A 70-Year-Old Man With Deteriorating Mental Status and Pain

Gamal A. Bebars, MD, FRCS; Evelyn P. Bebars, MD, FPCR

Disclosures

October 23, 2018

Amyand hernias can be classified into 4 types: type I, with a normal appendix; type II, with an acute appendicitis localized in the hernial sac; type III, with localized peritonitis; and type IV, with generalized peritonitis. The most common presentation of Amyand hernia with appendicitis is a painful irreducible inguinal or inguinoscrotal swelling. Patients with irreducible or incarcerated Amyand hernias present with clinical manifestations of bowel obstruction or perforation.[3] Published articles regarding preoperative diagnosis of Amyand hernia by ultrasonography or CT scanning are extremely rare, and the condition is almost always discovered intraoperatively.[4,5]

Reported conditions in patients presenting with incarcerated Amyand hernias include mucocele of the appendix associated with coexisting colon cancer, fecaliths of the appendix with coexisting colonic diverticulitis, adenocarcinoma of the appendix, and inguinal appendicocele with pseudomyxoma peritonei. A high index of suspicion accompanied by CT scans can avoid delays in management by helping the detection of any coexisting conditions and the planning of the most appropriate procedure, thereby improving patient outcomes.[2,4,5] Although helpful, obtaining CT scans must not delay surgical consultation or intervention in critically ill patients with a surgical abdomen. The most important aspect of surgical intervention in Amyand hernia is to limit any septic spread that can result from perforation of the appendix. Once the septic process involves the peritoneum, it becomes more difficult to manage and is associated with increased mortality.

The surgical management of Amyand hernia should be decided on a case-by-case basis according to the type of hernia and the patient's condition. Options include reduction of the appendix and mesh hernioplasty for type I, and appendectomy followed by endogenous repair without mesh for type II. The management of types III and IV Amyand hernia require more complex procedures, such as exploratory laparotomy, orchiectomy, right hemicolectomy, and debridement of any necrotic bowel. Hernioplasty is contraindicated and should be deferred if the patient's condition is poor or life expectancy is limited.[2,3]
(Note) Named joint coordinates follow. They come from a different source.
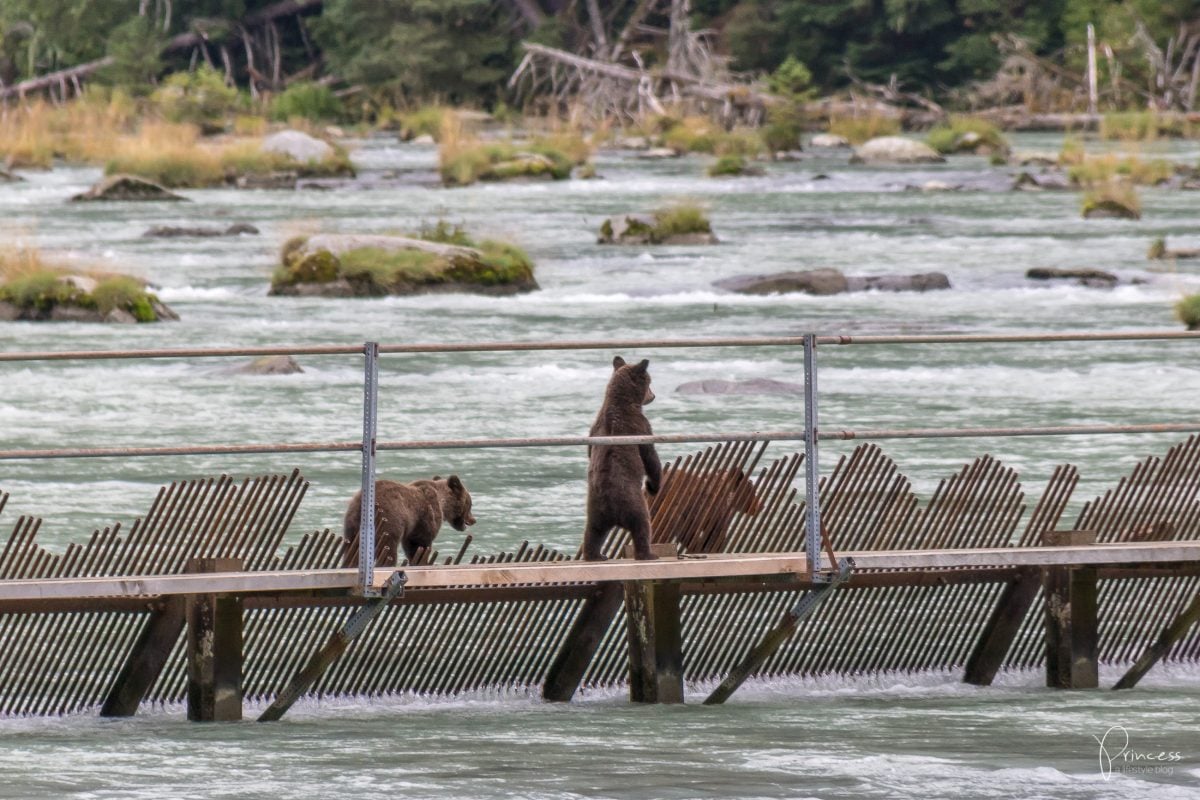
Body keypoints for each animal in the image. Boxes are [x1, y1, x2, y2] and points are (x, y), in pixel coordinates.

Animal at [340, 474, 475, 568]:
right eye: (470, 504)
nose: (473, 520)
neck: (443, 503)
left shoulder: (413, 527)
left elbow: (412, 545)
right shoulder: (425, 516)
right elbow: (420, 543)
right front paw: (423, 561)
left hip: (352, 522)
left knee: (352, 548)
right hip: (389, 519)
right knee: (388, 547)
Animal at [583, 357, 667, 563]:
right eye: (649, 382)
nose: (653, 396)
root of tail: (612, 513)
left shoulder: (594, 428)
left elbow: (589, 449)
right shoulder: (638, 425)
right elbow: (650, 456)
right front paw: (654, 485)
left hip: (595, 512)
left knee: (593, 533)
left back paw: (595, 555)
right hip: (634, 503)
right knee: (643, 526)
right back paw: (648, 554)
When considering appendectomy, the surgeon must be mindful of the ease of its reduction and the presence or absence of appendicitis, in addition to the type of Amyand hernia. If significant trauma occurs to the appendix during a difficult reduction, an appendectomy is indicated because traumatic injury to the appendix increases the risk for postoperative appendicitis.[6] If appendicitis or incipient necrosis of the appendix are present, a transherniotomy appendectomy should be performed.[7]
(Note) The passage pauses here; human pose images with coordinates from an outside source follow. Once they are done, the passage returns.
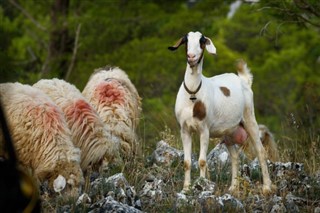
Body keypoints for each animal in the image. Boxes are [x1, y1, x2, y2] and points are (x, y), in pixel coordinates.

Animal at [168, 30, 272, 194]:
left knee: (261, 151)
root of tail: (244, 80)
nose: (191, 57)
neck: (193, 93)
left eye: (202, 41)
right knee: (235, 156)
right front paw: (185, 189)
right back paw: (233, 188)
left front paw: (202, 186)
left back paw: (267, 188)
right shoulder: (184, 130)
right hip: (229, 132)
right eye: (186, 41)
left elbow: (202, 161)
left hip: (249, 117)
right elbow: (187, 162)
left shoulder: (204, 130)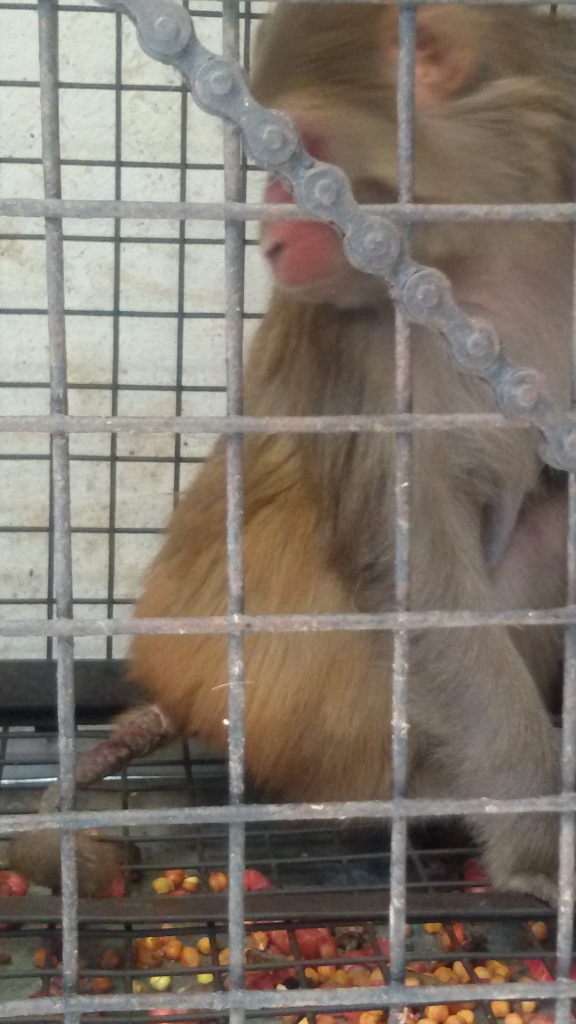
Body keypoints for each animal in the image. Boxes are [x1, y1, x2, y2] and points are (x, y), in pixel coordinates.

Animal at [9, 5, 576, 905]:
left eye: (299, 158)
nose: (271, 234)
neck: (486, 257)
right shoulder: (355, 341)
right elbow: (411, 569)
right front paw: (535, 837)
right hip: (260, 691)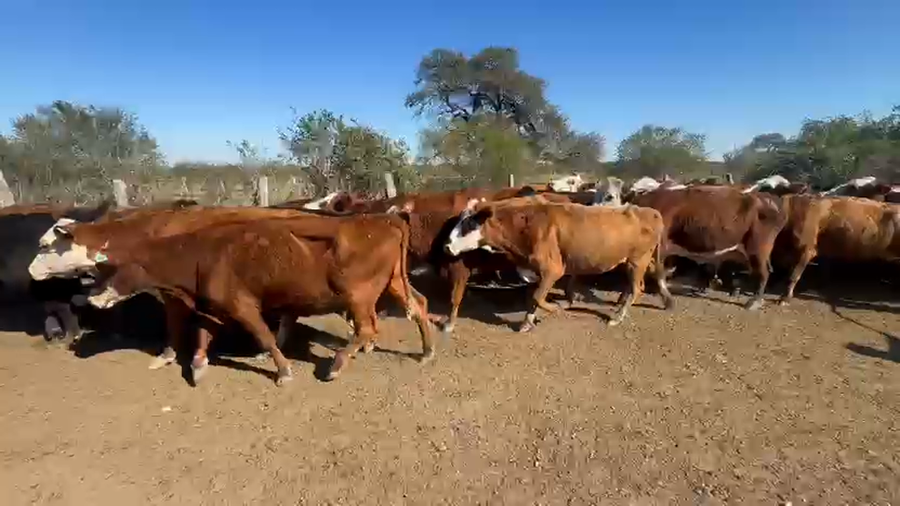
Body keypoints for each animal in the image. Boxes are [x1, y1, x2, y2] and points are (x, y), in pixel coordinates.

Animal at [29, 211, 435, 384]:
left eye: (47, 244)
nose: (92, 301)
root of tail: (382, 219)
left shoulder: (234, 306)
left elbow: (261, 335)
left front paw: (283, 371)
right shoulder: (212, 307)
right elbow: (204, 334)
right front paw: (196, 365)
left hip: (357, 295)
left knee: (367, 327)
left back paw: (336, 364)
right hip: (392, 284)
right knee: (418, 307)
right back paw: (426, 351)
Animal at [443, 198, 673, 332]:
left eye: (468, 224)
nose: (446, 246)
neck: (526, 225)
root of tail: (651, 212)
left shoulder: (552, 270)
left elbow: (537, 297)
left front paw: (555, 309)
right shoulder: (536, 272)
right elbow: (532, 297)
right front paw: (527, 322)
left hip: (637, 261)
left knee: (636, 289)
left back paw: (617, 318)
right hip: (639, 261)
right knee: (642, 284)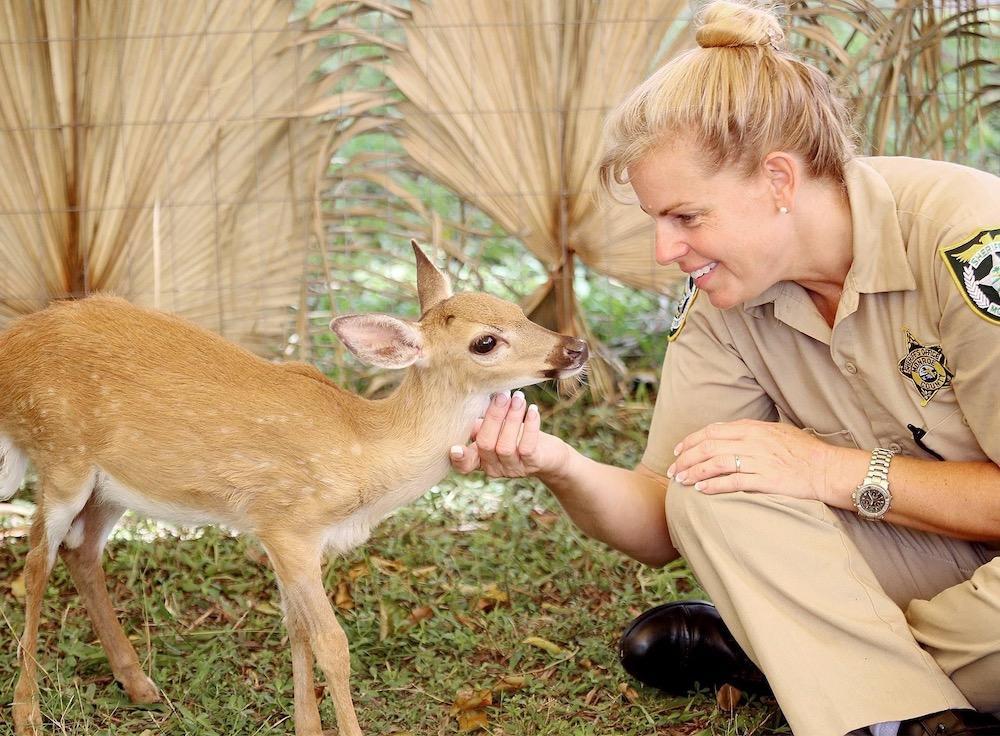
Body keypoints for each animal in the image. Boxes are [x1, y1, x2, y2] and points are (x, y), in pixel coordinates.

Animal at [0, 241, 588, 736]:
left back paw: (139, 684)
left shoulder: (292, 540)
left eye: (518, 309)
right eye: (485, 341)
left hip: (112, 488)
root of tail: (11, 351)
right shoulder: (288, 526)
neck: (366, 448)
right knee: (35, 562)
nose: (577, 347)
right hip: (61, 457)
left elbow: (297, 631)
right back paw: (28, 712)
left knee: (81, 552)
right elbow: (332, 644)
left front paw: (306, 727)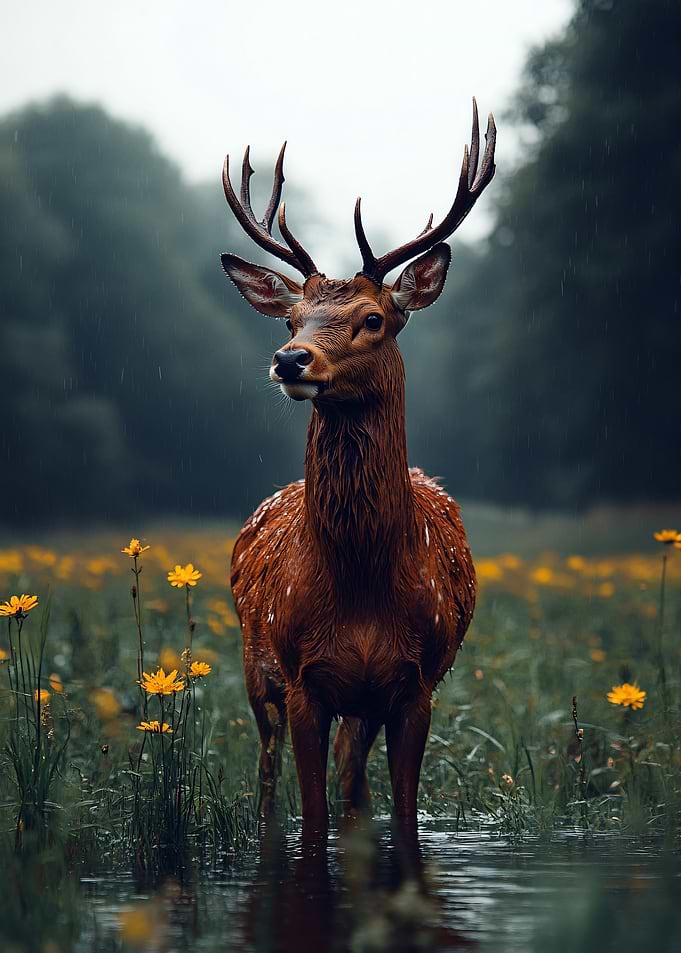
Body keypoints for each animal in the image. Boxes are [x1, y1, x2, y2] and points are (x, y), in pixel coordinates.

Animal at [221, 100, 496, 830]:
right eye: (290, 318)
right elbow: (312, 819)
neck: (362, 593)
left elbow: (398, 813)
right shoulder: (300, 678)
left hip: (361, 704)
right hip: (253, 665)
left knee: (353, 778)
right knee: (267, 774)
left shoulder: (416, 682)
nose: (291, 360)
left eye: (374, 318)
Mullinax and colleagues described the management of an Amyand hernia through laparoscopic techniques in an elderly woman. Preoperative CT scanning to rule out possible incarcerated femoral hernia or appendicitis demonstrated distal appendiceal incarceration in a right inguinal hernia. Concomitant laparoscopic inguinal hernia repair and appendectomy were successfully performed, and the authors recommend that this approach be considered when evaluating surgical options for patients suffering from Amyand hernia.[8] In another report, Cankorkmaz L and colleagues described their 8-year institutional experience managing cases of Amyand hernia in the pediatric population, in which they found the status of the inflamed appendix may be used to determine the type of hernial repair and the operative approach in these patients.[9] Although the investigators did not recommend incidental appendectomy in children with an inflamed appendix, appendectomy via the hernia sac and hernia repair were successful.